*Exercise:*
Write out each of the rows below word for word, omitting the pictures.

*Extracted rows:*
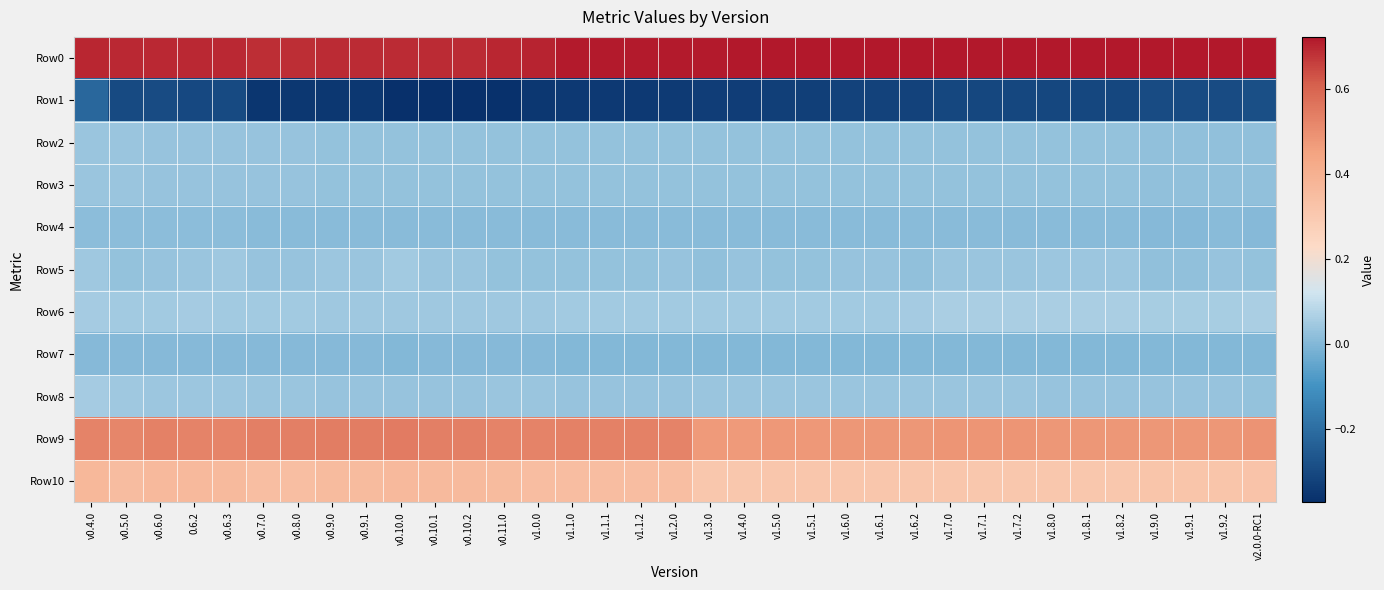

At how many categories does at least one series exceed 0?

35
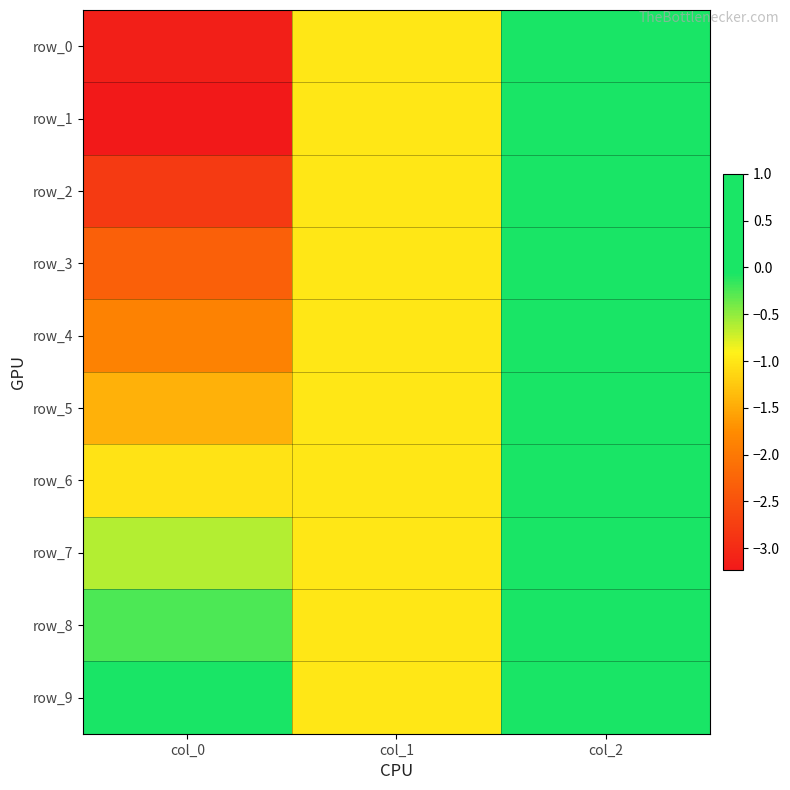

At col_0, list the series in order from largest to smallest.

row_9, row_8, row_7, row_6, row_5, row_4, row_3, row_2, row_0, row_1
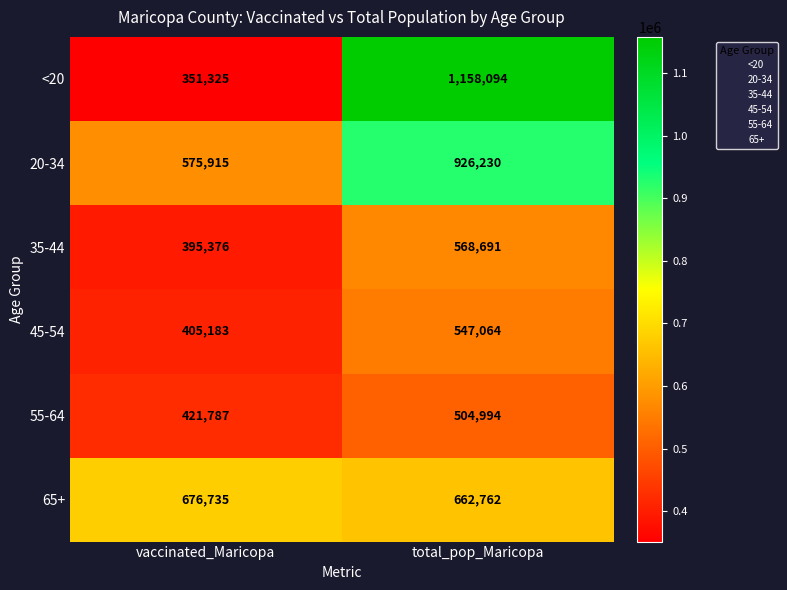

What is the total value across all series at total_pop_Maricopa?

4367835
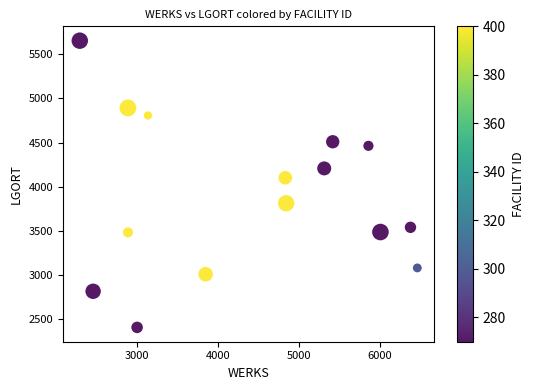

What Y value in the scatter plot is closest to 4029?

4100.6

*Response to this task:*
At how many categories does at least one series exceed 0?

35

At col_0, list the series in order from largest to smallest.

row_9, row_8, row_7, row_6, row_5, row_4, row_3, row_2, row_0, row_1

What is the total value across all series at total_pop_Maricopa?

4367835

What Y value in the scatter plot is closest to 4029?

4100.6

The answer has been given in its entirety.